ScaleCall -- Agentic Tool Calling at Scale for Fintech: Challenges, Methods, and Deployment Insights
Richard Osuagwu, Thomas Cook, Maraim Masoud, Koustav Ghosal, Riccardo Mattivi
TL;DR
Tool calling by LLMs in regulated fintech environments faces challenges from on-premises constraints, strict compliance, and overlapping internal toolsets.
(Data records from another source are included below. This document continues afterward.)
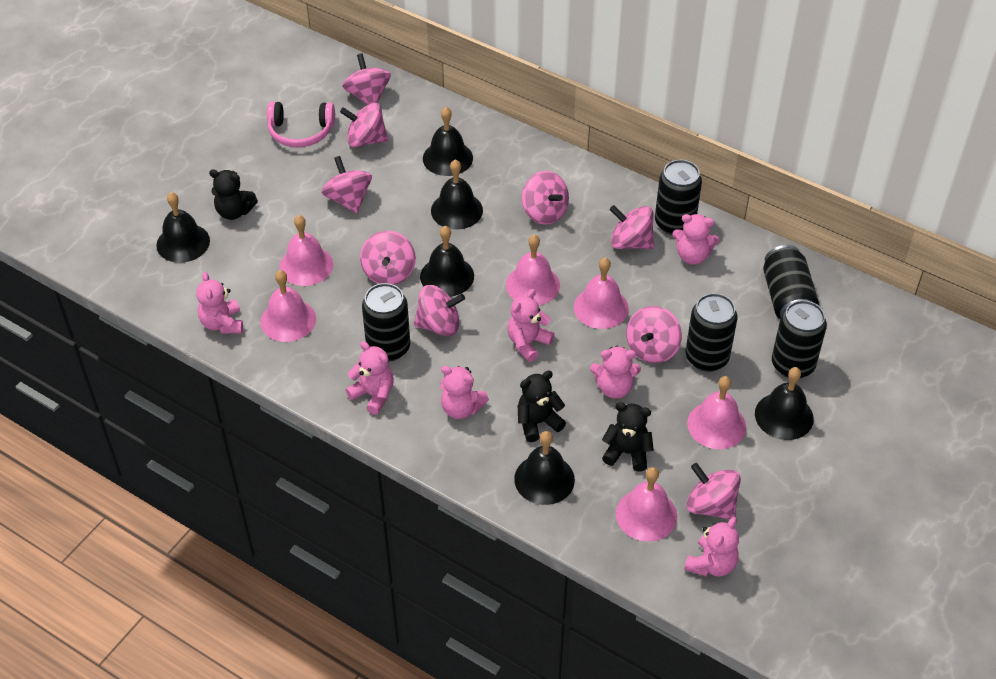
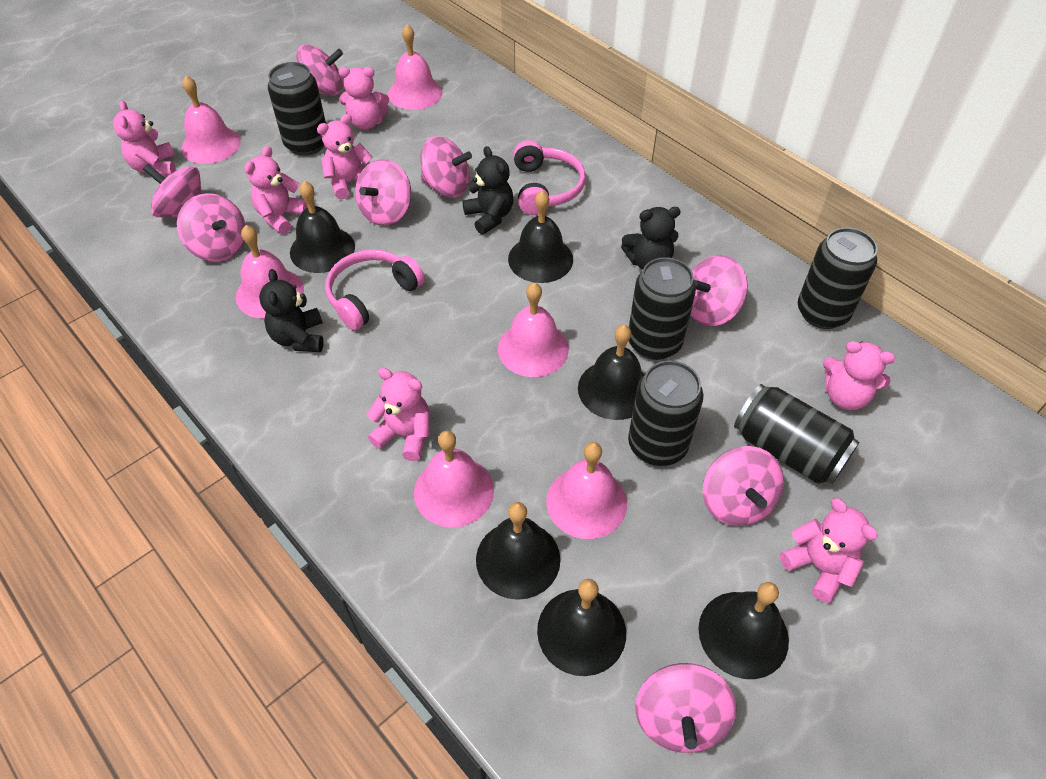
pink headphones: 1 -> 2
pink spinning top: 9 -> 8

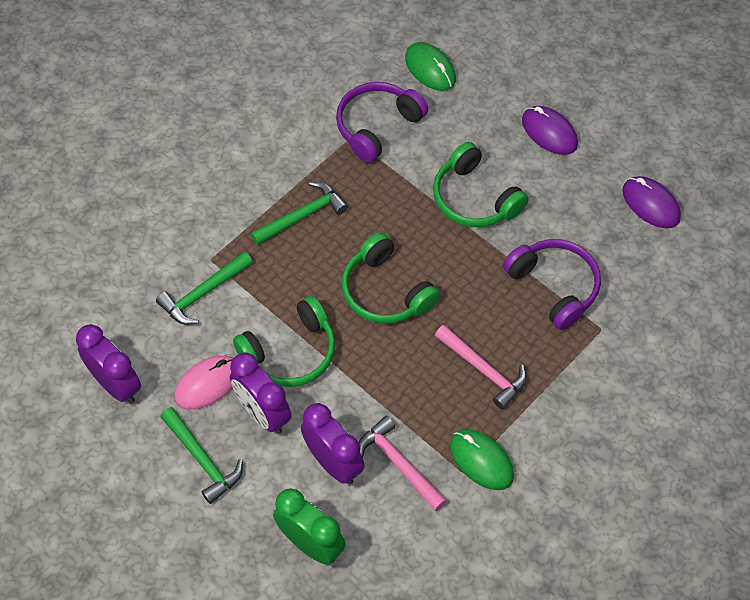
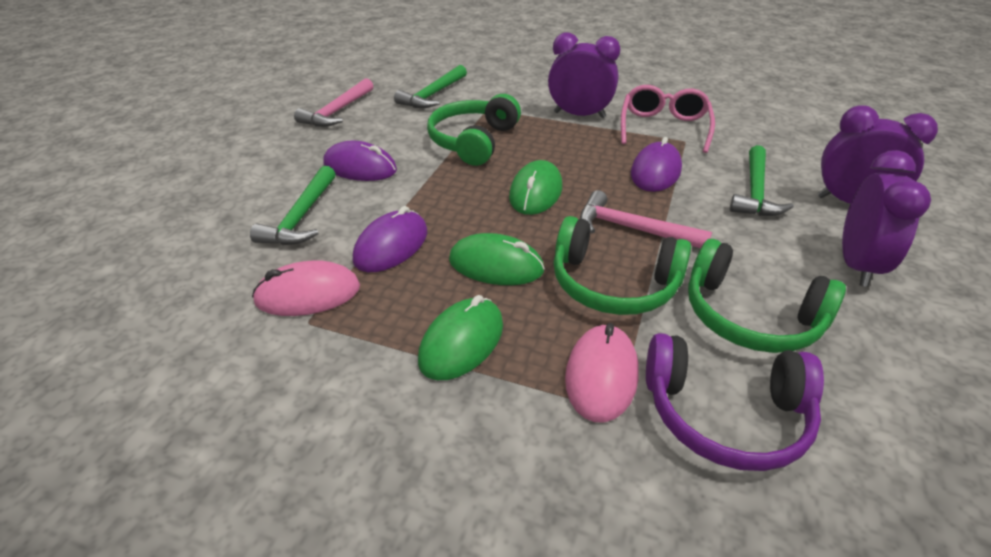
green clock: 1 -> 0
green mouse: 2 -> 3
pink glasses: 0 -> 1
pink mouse: 1 -> 2
purple headphones: 2 -> 1
purple mouse: 2 -> 3

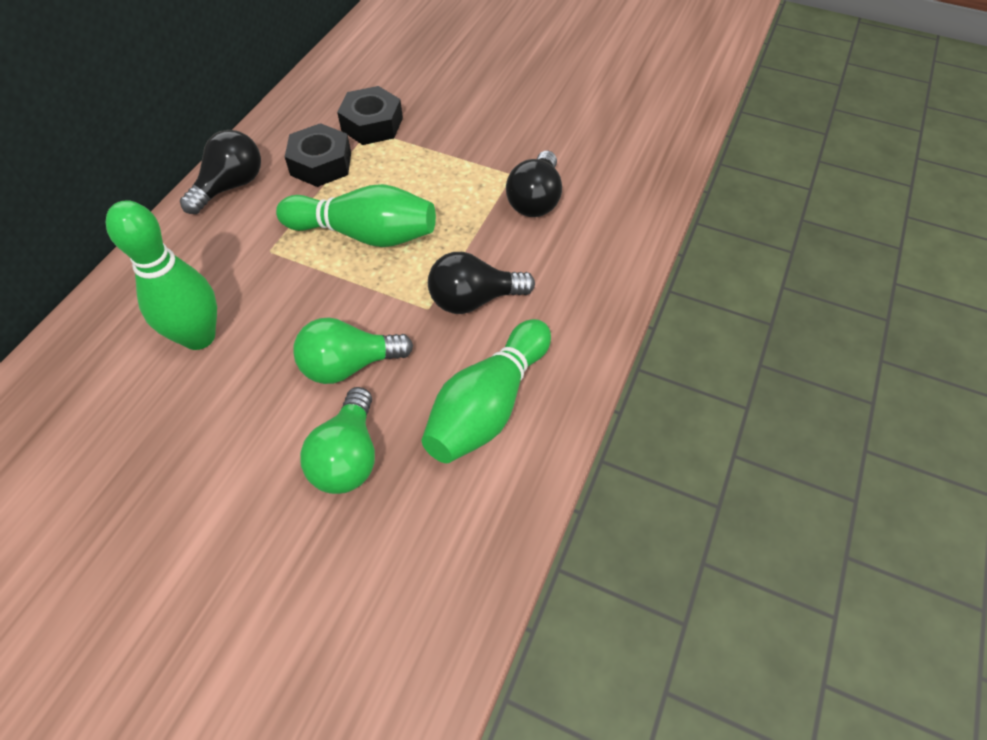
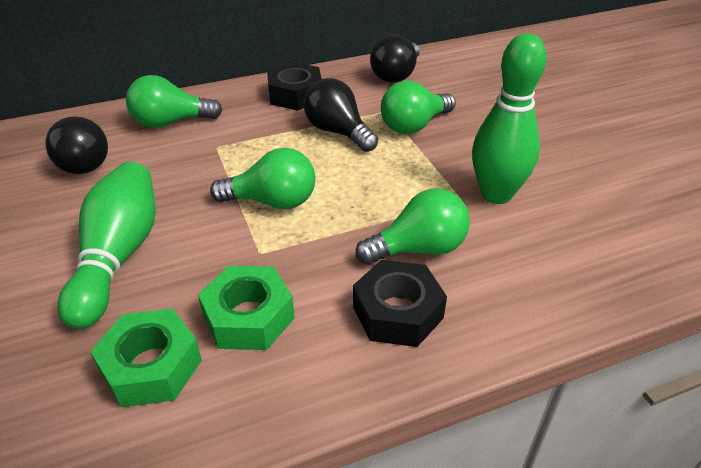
green bowling pin: 3 -> 2
green light bulb: 2 -> 4
green nut: 0 -> 2

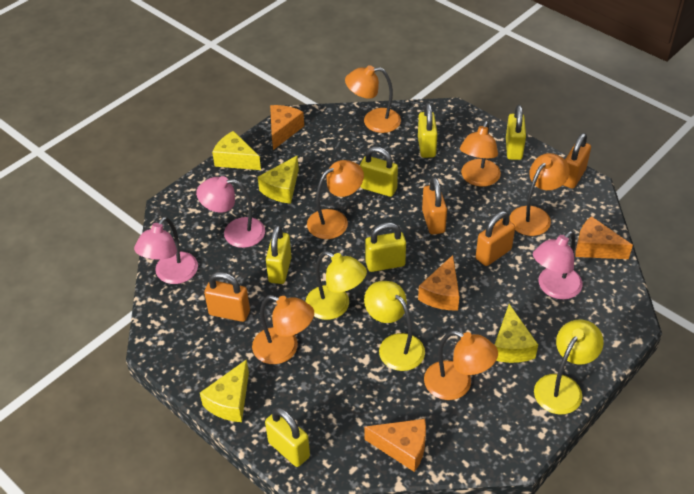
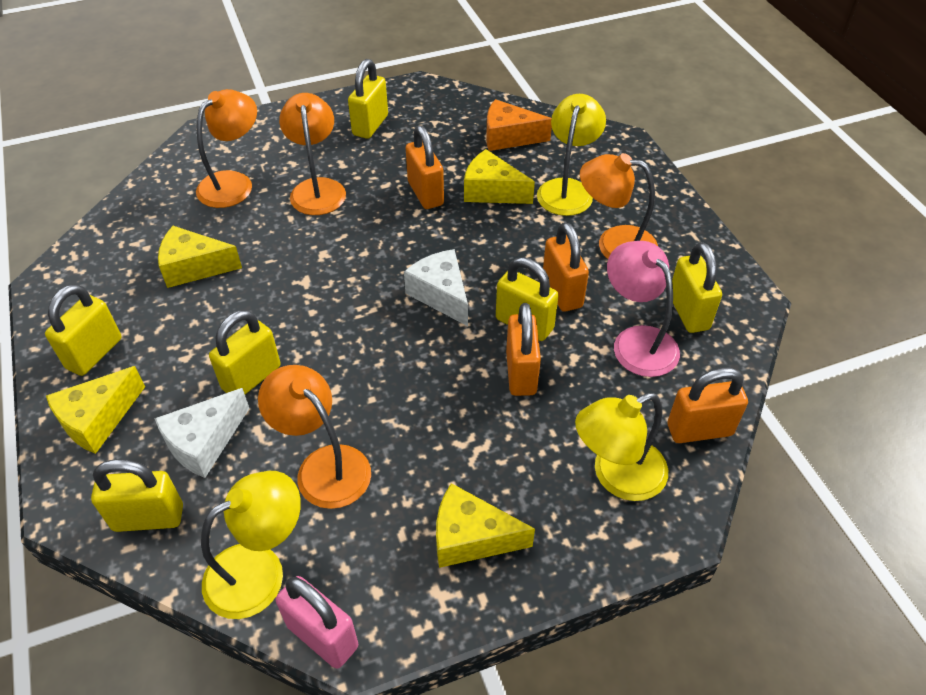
orange cheese: 4 -> 1
orange lamp: 6 -> 4
pink lamp: 3 -> 1
pink padlock: 0 -> 1
white cheese: 0 -> 2

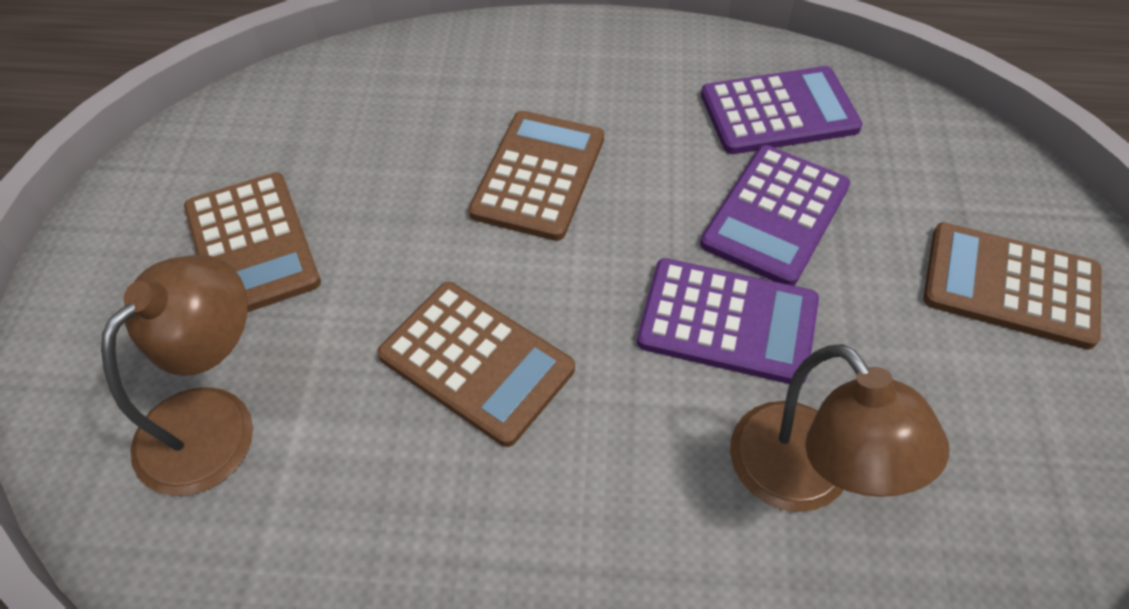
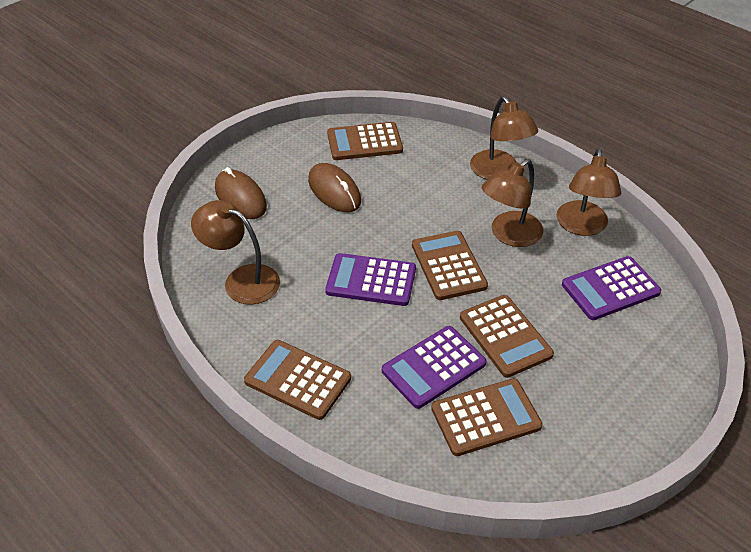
brown calculator: 4 -> 5
brown lamp: 2 -> 4
brown mouse: 0 -> 2

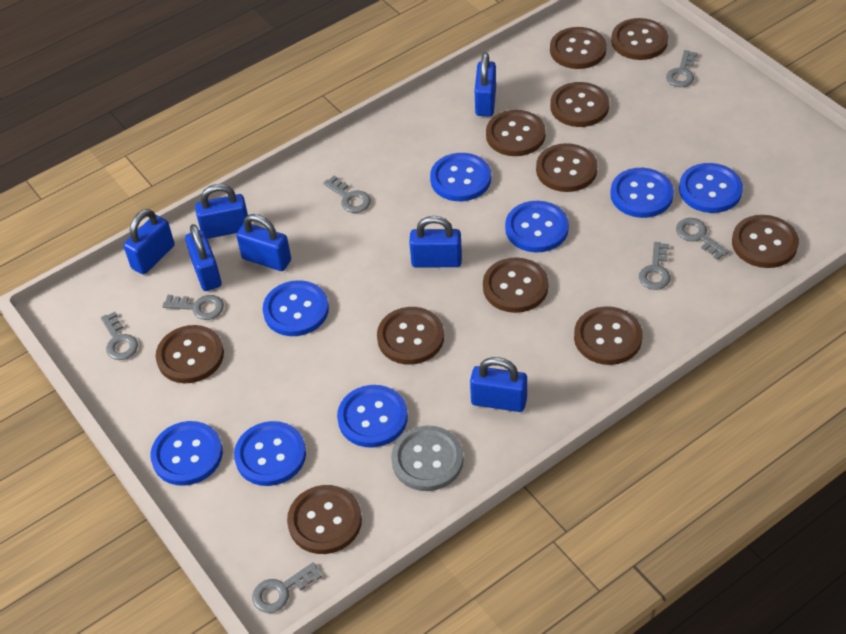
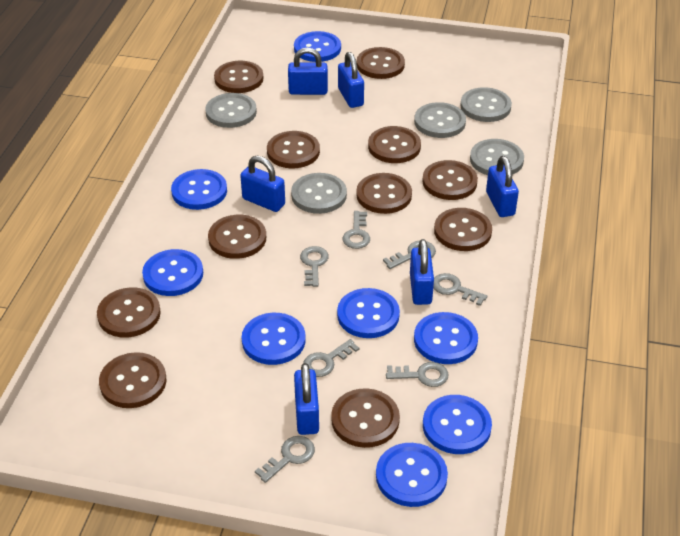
blue padlock: 7 -> 6
grey button: 1 -> 5

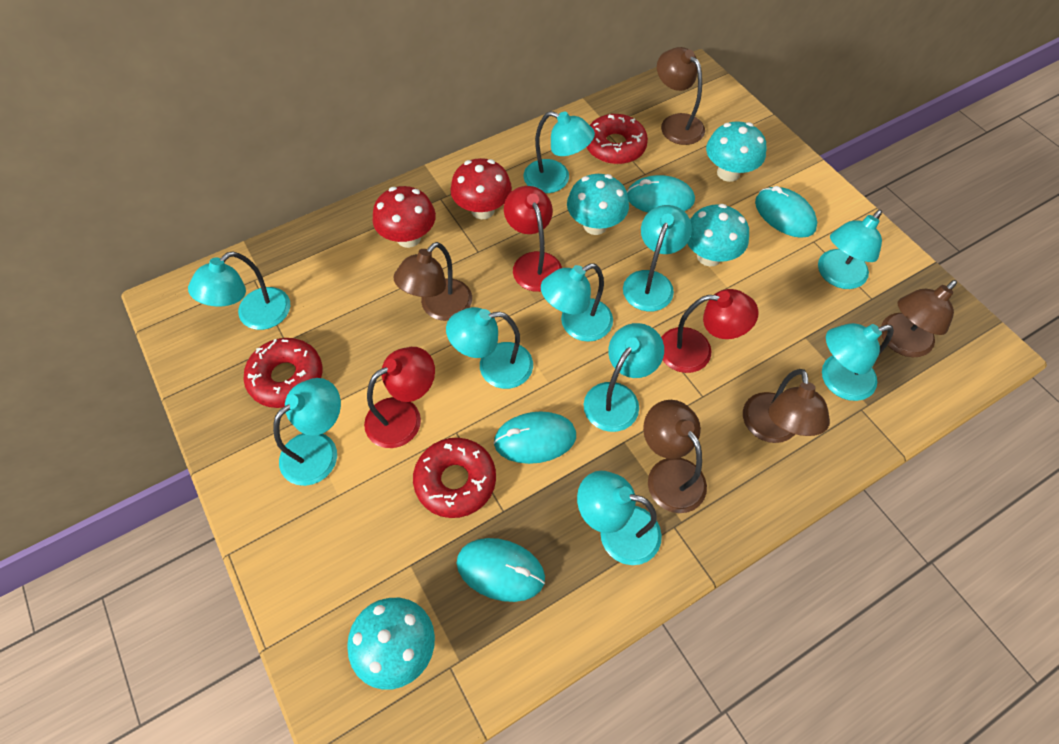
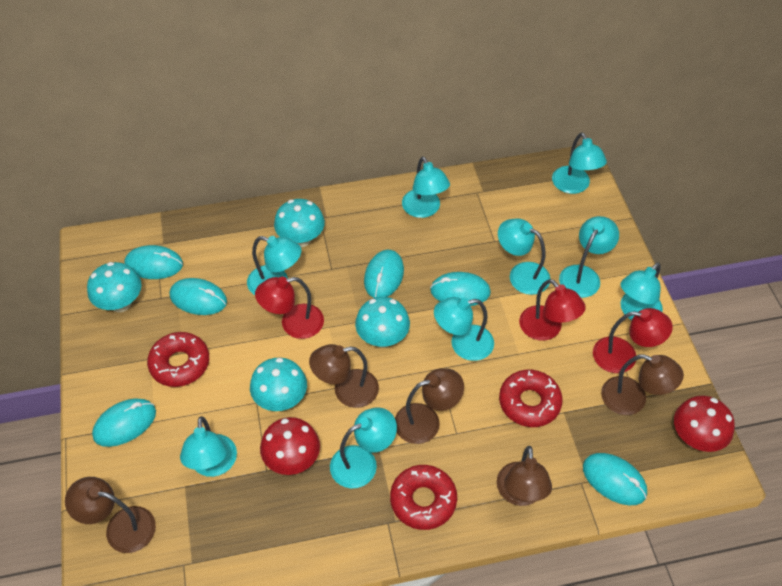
turquoise lamp: 10 -> 9
turquoise mouse: 4 -> 6

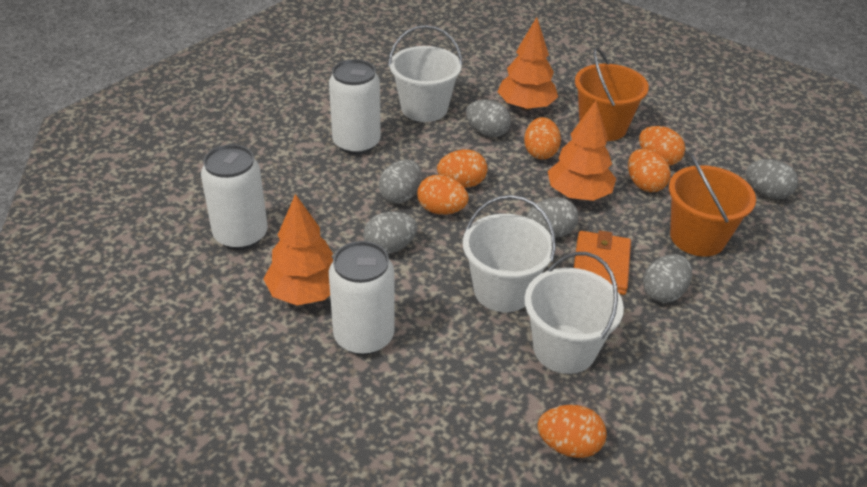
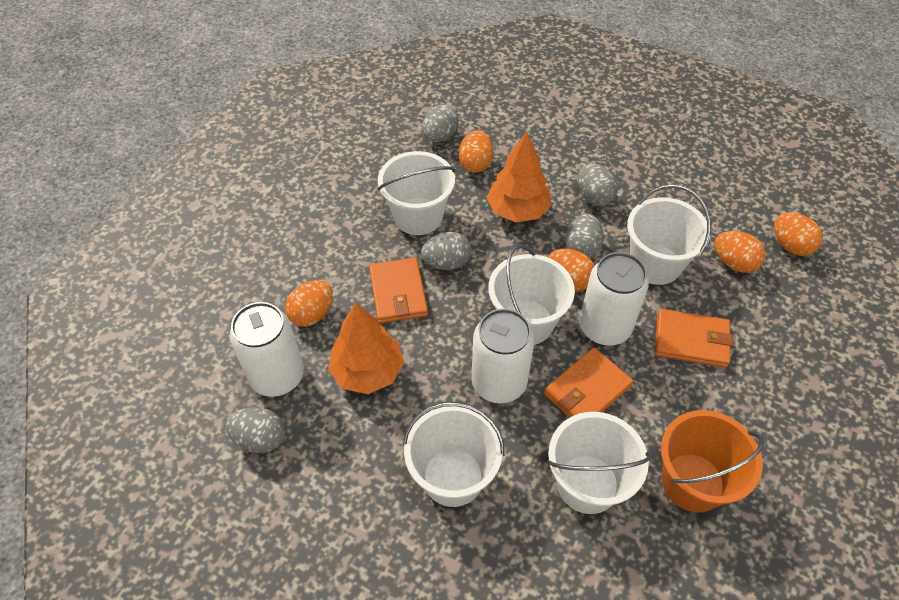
grey egg: 6 -> 5
orange bucket: 2 -> 1
orange egg: 6 -> 5
orange tree: 3 -> 2
orange wallet: 1 -> 3
white bucket: 3 -> 5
The authors present ScaleCall, a prototype framework that benchmarks embedding-based retrieval, prompt-based listwise ranking, and hybrids, employing a domain-aware evaluation strategy. Key findings show that retrieval performance hinges on domain factors: embedding-based methods deliver lower latency for large tool repositories, listwise prompting improves disambiguation for overlapping tools, and hybrid approaches offer context-specific benefits; prompt enrichment markedly boosts performance. The study provides practical deployment insights for fintech, outlining a roadmap for robust, compliant tool-calling systems in regulated industries and informing design choices for enterprise AI orchestration.
Abstract
While Large Language Models (LLMs) excel at tool calling, deploying these capabilities in regulated enterprise environments such as fintech presents unique challenges due to on-premises constraints, regulatory compliance requirements, and the need to disambiguate large, functionally overlapping toolsets. In this paper, we present a comprehensive study of tool retrieval methods for enterprise environments through the development and deployment of ScaleCall, a prototype tool-calling framework within Mastercard designed for orchestrating internal APIs and automating data engineering workflows. We systematically evaluate embedding-based retrieval, prompt-based listwise ranking, and hybrid approaches, revealing that method effectiveness depends heavily on domain-specific factors rather than inherent algorithmic superiority. Through empirical investigation on enterprise-derived benchmarks, we find that embedding-based methods offer superior latency for large tool repositories, while listwise ranking provides better disambiguation for overlapping functionalities, with hybrid approaches showing promise in specific contexts. We integrate our findings into ScaleCall's flexible architecture and validate the framework through real-world deployment in Mastercard's regulated environment. Our work provides practical insights into the trade-offs between retrieval accuracy, computational efficiency, and operational requirements, contributing to the understanding of tool-calling system design for enterprise applications in regulated industries.